= Korean heroic novels =

In classic Korean literature, a heroic novel is a novel that tells the life story of a hero who is born of noble blood under unusual circumstances, is abandoned or leaves home and struggles in suffering circumstances, and eventually becomes a winner.

== Plot ==
Jo Dong-il argues that classic Korean novels stemmed from four different types of folktales: life and spirit (myeonghon) tales (about a man falling in love with a dead woman), dream (mongyu) tales (about what happened in a dream), unrecorded (ilsa) tales (about an extremely talented person who does not accomplish anything notable and ends up disappearing without a trace), and heroic (yeongung) tales (about the life of a hero). The four different types of Korean novels came to be: life and spirit (myeonghon) novels, dream (mongyu) novels, unrecorded (ilsa) novels, and heroic novels. Among them, heroic novels refer to works that are structured to tell life stories of heroes. A typical life story of a hero is developed in the following form: the hero 1) is of noble blood, 2) conceived or born under unnatural circumstances, 3) has great skills unlike other ordinary people, 4) is abandoned and nearly killed, 5) meets people who can raise him and thus avoids getting killed, 6) grows up and faces a crisis, and 7) struggles through the crisis to ultimately become the winner.

Jo believes that Korean heroic novels share the same structure as ancient myths about the lives of the founders of state, such as the Myth of Jumong. Stories that were passed down to younger generations became novels, starting with the Hong Gildong-jeon (洪吉童傳 The Story of Hong Gildong), which became the first Korean classic novel with a heroic narrative. Various heroic novels were written in the late Joseon dynasty, and they came to be at the heart of the history of Korean novels, according to Jo. Of the four different types of the early Korean novels, Jo argues that heroic novels—the life stories of heroes, which have long been passed down from the ancient myths—came to be central to Korean literature.

He asserts that the mythological ability of the self gradually came to an end, as we went from the myths of the founding of the state to Hong Gildong-jeon and later heroic novels. In other words, as myths became novels, the genre of heroic novels became more developed, replacing the “mythological characteristic of the self” with the idea of using ordinary people in our daily lives as the main character.

Jo classifies heroic novels into three groups depending on the degree of “mythical abilities” of the heroes.
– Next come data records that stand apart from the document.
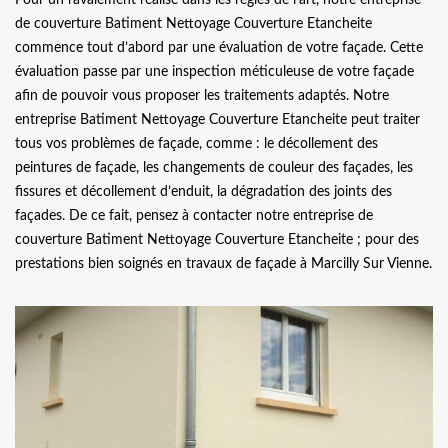
de couverture Batiment Nettoyage Couverture Etancheite
commence tout d’abord par une évaluation de votre façade. Cette
évaluation passe par une inspection méticuleuse de votre façade
afin de pouvoir vous proposer les traitements adaptés. Notre
entreprise Batiment Nettoyage Couverture Etancheite peut traiter
tous vos problèmes de façade, comme : le décollement des
peintures de façade, les changements de couleur des façades, les
fissures et décollement d’enduit, la dégradation des joints des
façades. De ce fait, pensez à contacter notre entreprise de
couverture Batiment Nettoyage Couverture Etancheite ; pour des
prestations bien soignés en travaux de façade à Marcilly Sur Vienne.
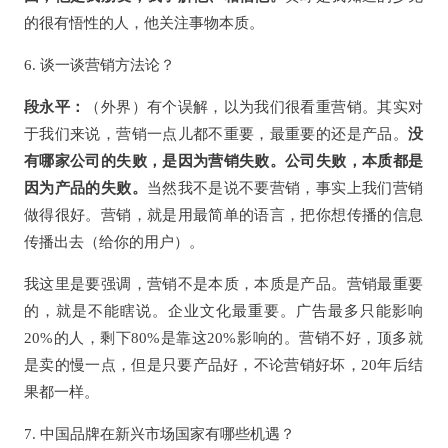
的很有悟性的人，他关注事物本质。
6. 谈一谈营销方法论？
段永平：
（外界）有个误解，以为我们很看重营销。其实对
于我们来说，营销一点儿都不重要，最重要的还是产品。
没
有哪家公司的失败，是因为营销失败。公司失败，本质都是
因为产品的失败。
当然我不是说不要营销，事实上我们营销
做得很好。营销，就是用最简单的语言，把你想传播的信息
传播出去（给你的用户）。
我这里是要强调，营销不是本质，本质是产品。营销最重要
的，就是不能瞎说。企业文化最重要。广告最多只能影响
20%的人，剩下80%是靠这20%影响的。营销不好，顶多就
是卖的慢一点，但是只要产品好，不论营销好坏，20年后结
果都一样。
7. 中国品牌在新兴市场国家有哪些机遇？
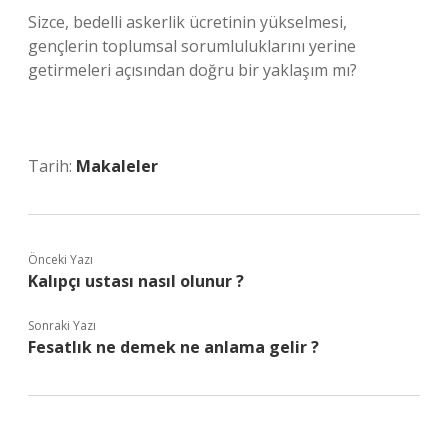
Sizce, bedelli askerlik ücretinin yükselmesi,
gençlerin toplumsal sorumluluklarını yerine
getirmeleri açısından doğru bir yaklaşım mı?
Tarih:
Makaleler
Önceki Yazı
Kalıpçı ustası nasıl olunur ?
Sonraki Yazı
Fesatlık ne demek ne anlama gelir ?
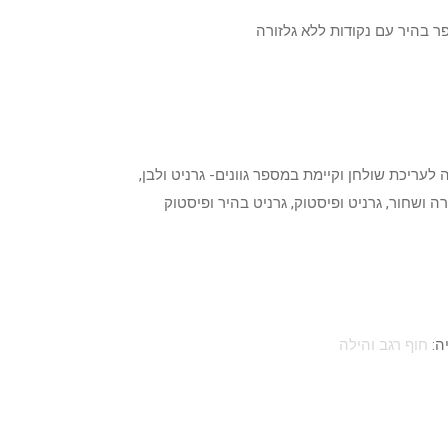
 בהיר עם נקודות ללא גלזורה
 רחבה לעריכת שולחן וקיימת במספר גוונים- גרניט ולבן,
רה ושחור, גרניט ופיסטוק, גרניט בהיר ופיסטוק
ה:
חוף רגב והילה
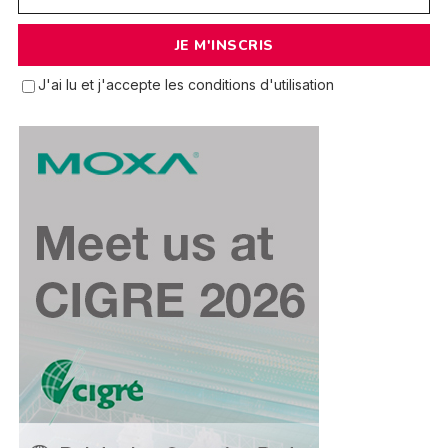
J'ai lu et j'accepte les conditions d'utilisation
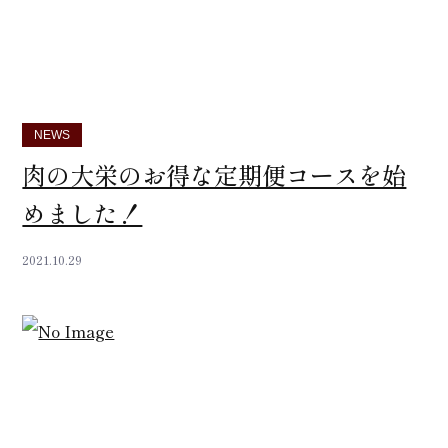
NEWS
肉の大栄のお得な定期便コースを始
めました！
2021.10.29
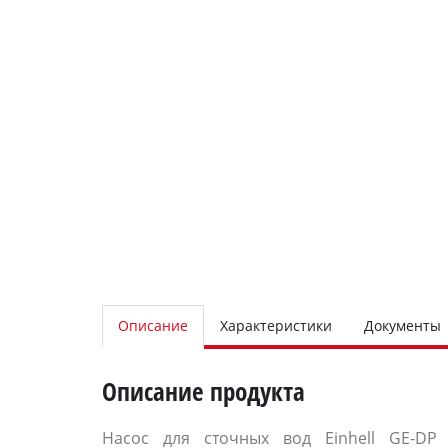
Описание
Характеристики
Документы
Описание продукта
Насос для сточных вод Einhell GE-DP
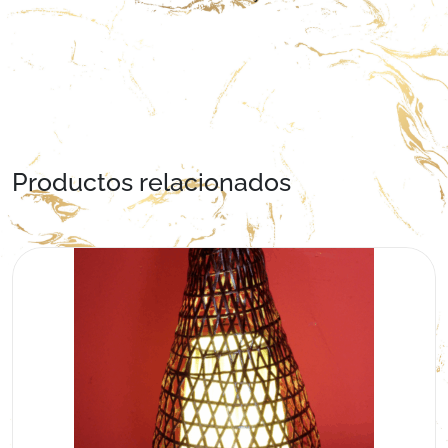
Productos relacionados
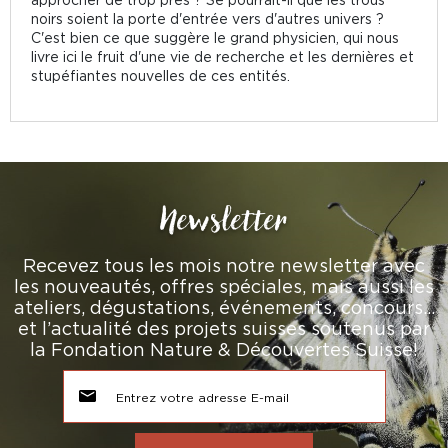
noirs soient la porte d'entrée vers d'autres univers ?
C'est bien ce que suggère le grand physicien, qui nous
livre ici le fruit d'une vie de recherche et les dernières et
stupéfiantes nouvelles de ces entités.
Newsletter
Recevez tous les mois notre newsletter avec
les nouveautés, offres spéciales, mais aussi les
ateliers, dégustations, événements, concours…
et l’actualité des projets suisses soutenus par
la Fondation Nature & Découvertes Suisse!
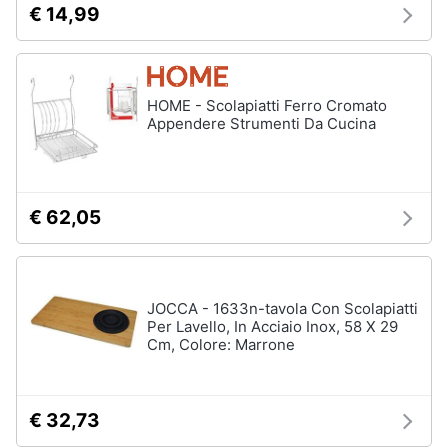
€ 14,99
stirare
e
igiene
Scopa
Vaporella
Beauty
Ferri
HOME - Scolapiatti Ferro Cromato
da
Appendere Strumenti Da Cucina
stiro
Giocattoli
Stendibiancheria
Prima
Vedi
€ 62,05
tutti
infanzia
Fotografia
A
JOCCA - 1633n-tavola Con Scolapiatti
tavola
Per Lavello, In Acciaio Inox, 58 X 29
Casalinghi
Cm, Colore: Marrone
Posate
Coltelli
Abbigliamento
Piatti
€ 32,73
Sport
Bicchieri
He estimated the first group to have been written in the mid-to the late-17th century, consisting of Geumbangul-jeon (金鈴傳 Tale of the Golden Bell), Yang Pung-jeon (楊豊雲傳 Tale of Yang Pung), Sukhyang-jeon (淑香傳 Tale of Sukhyang), Sodaeseong-jeon (蘇大成傳 Tale of Sodaeseong), and Kuunmong (九雲夢 Dream of the Nine Clouds). The second group consists of Jo Ung-jeon (趙雄傳 Tale of Jo Ung), Yu Chungryeol-jeon (劉忠烈傳 Tale of Yu Chungryeol), Hyeon Sumun-jeon (玄壽文傳 Tale of Hyeon Sumun), Hwang Un-jeon (黃雲傳 Tale of Hwang Un), and Yi Daebong-jeon (李大鳳傳 Tale of Yi Daebong), which were estimated to have been written between the late 17th century to the early 18th century. The last group, in which the “mythological ability” of heroes have nearly vanished, were estimated to have been written in mid-18th century or later and consists of Jang Pungun-jeon (張風雲傳 Tale of Jang Pungun), and Jang Gyeong-jeon (張敬傳 Tale of Jang Gyeong). In terms of time periods, Hong Gildong-jeon marks the very beginning of the heroic novels, and the time of creation of later heroic novels were estimated depending on the degree of the heroes’ “mythological abilities.”

== Features and Significance ==
Heroic novels account for a considerable portion of classic Korean novels, and the theory of heroic novels had a huge influence on the study of Korean literature as an important theory that supports the basic composition of the history of classic Korean novels. For instance, many scholars viewed Hong Gildong-jeon as an imitation of the Chinese novel Suho-jeon (水滸傳 Outlaws of the Marsh) in the past, but now it is generally considered the first Korean heroic novel. This is an interpretation that sees Hong Gildong-jeon as a link between the Korean founding myths and the heroic novels of the late Joseon dynasty.

Later scholars slightly changed the basic type of heroic novels or created subtypes that belong under the umbrella of the basic type to systematically categorize the numerous classic Korean novels. The concept of heroic novels is also closely linked to the heroic novels that feature female protagonists.

At first, heroic novels included a broad range of works including Kuunmong and Sukhyang-jeon, but the scope of the genre has narrowed gradually to focus on “heroes” that represent a group of people. Currently, there is a considerable overlap between war story (gundam) novels, such as Sodaeseong-jeon, Jo Ung-jeon, Yu Chungryeol-jeon, and heroic novels, and there have been active discussions on defining the concepts of heroic novels and of war story novels.